The data START
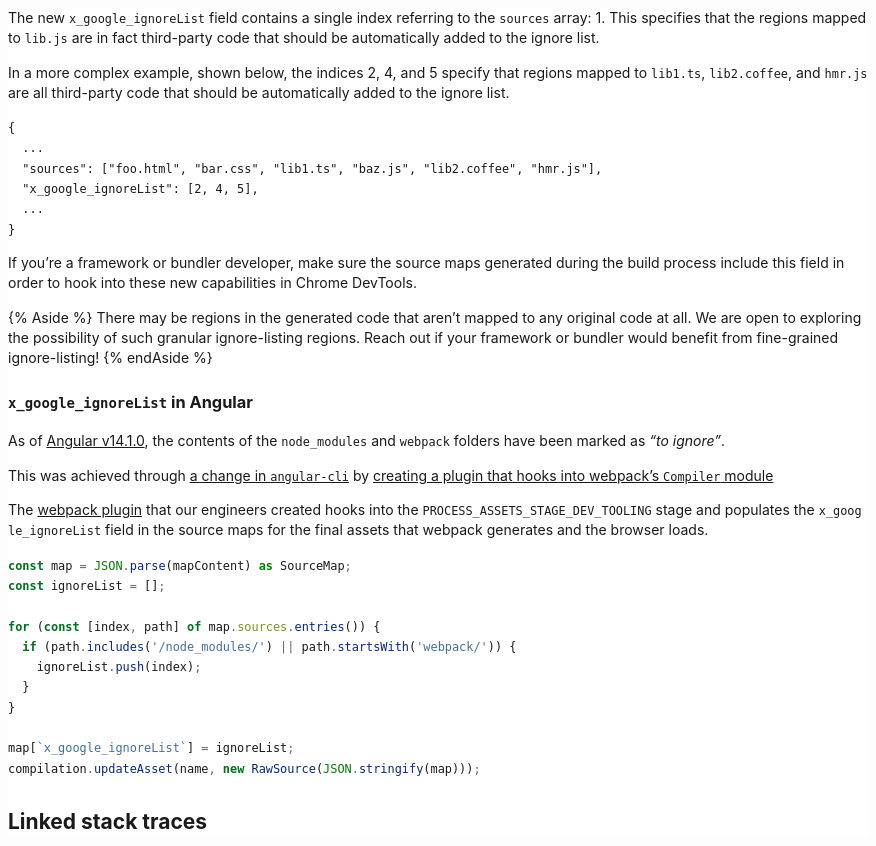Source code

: The new `x_google_ignoreList` field contains a single index referring to the `sources` array: 1. This specifies that the regions mapped to `lib.js` are in fact third-party code that should be automatically added to the ignore list.

In a more complex example, shown below, the indices 2, 4, and 5 specify that regions mapped to `lib1.ts`, `lib2.coffee`, and `hmr.js` are all third-party code that should be automatically added to the ignore list.

```json/3
{
  ...
  "sources": ["foo.html", "bar.css", "lib1.ts", "baz.js", "lib2.coffee", "hmr.js"],
  "x_google_ignoreList": [2, 4, 5],
  ...
}
```

If you’re a framework or bundler developer, make sure the source maps generated during the build process include this field in order to hook into these new capabilities in Chrome DevTools.

{% Aside %}
There may be regions in the generated code that aren’t mapped to any original code at all. We are open to exploring the possibility of such granular ignore-listing regions. Reach out if your framework or bundler would benefit from fine-grained ignore-listing!
{% endAside %}

### `x_google_ignoreList` in Angular

As of [Angular v14.1.0](https://github.com/angular/angular-cli/releases/tag/14.1.0), the contents of the `node_modules` and `webpack` folders have been marked as _“to ignore”_.

This was achieved through [a change in `angular-cli`](https://github.com/angular/angular-cli/commit/b5f6d862b95afd0ec42d9b3968e963f59b1b1658) by [creating a plugin that hooks into  webpack’s `Compiler` module](https://webpack.js.org/api/compiler-hooks/)

The [webpack plugin](https://github.com/angular/angular-cli/blob/main/packages/angular_devkit/build_angular/src/webpack/plugins/devtools-ignore-plugin.ts) that our engineers created hooks into the `PROCESS_ASSETS_STAGE_DEV_TOOLING` stage and populates the `x_google_ignoreList` field in the source maps for the final assets  that webpack generates and the browser loads.

```js
const map = JSON.parse(mapContent) as SourceMap;
const ignoreList = [];

for (const [index, path] of map.sources.entries()) {
  if (path.includes('/node_modules/') || path.startsWith('webpack/')) {
    ignoreList.push(index);
  }
}

map[`x_google_ignoreList`] = ignoreList;
compilation.updateAsset(name, new RawSource(JSON.stringify(map)));
```

## Linked stack traces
The data END
→ Activity:
Report every line of the preceding listing where the string "const" occurs.

→ Solved problem:
const map = JSON.parse(mapContent) as SourceMap;
const ignoreList = [];
for (const [index, path] of map.sources.entries()) {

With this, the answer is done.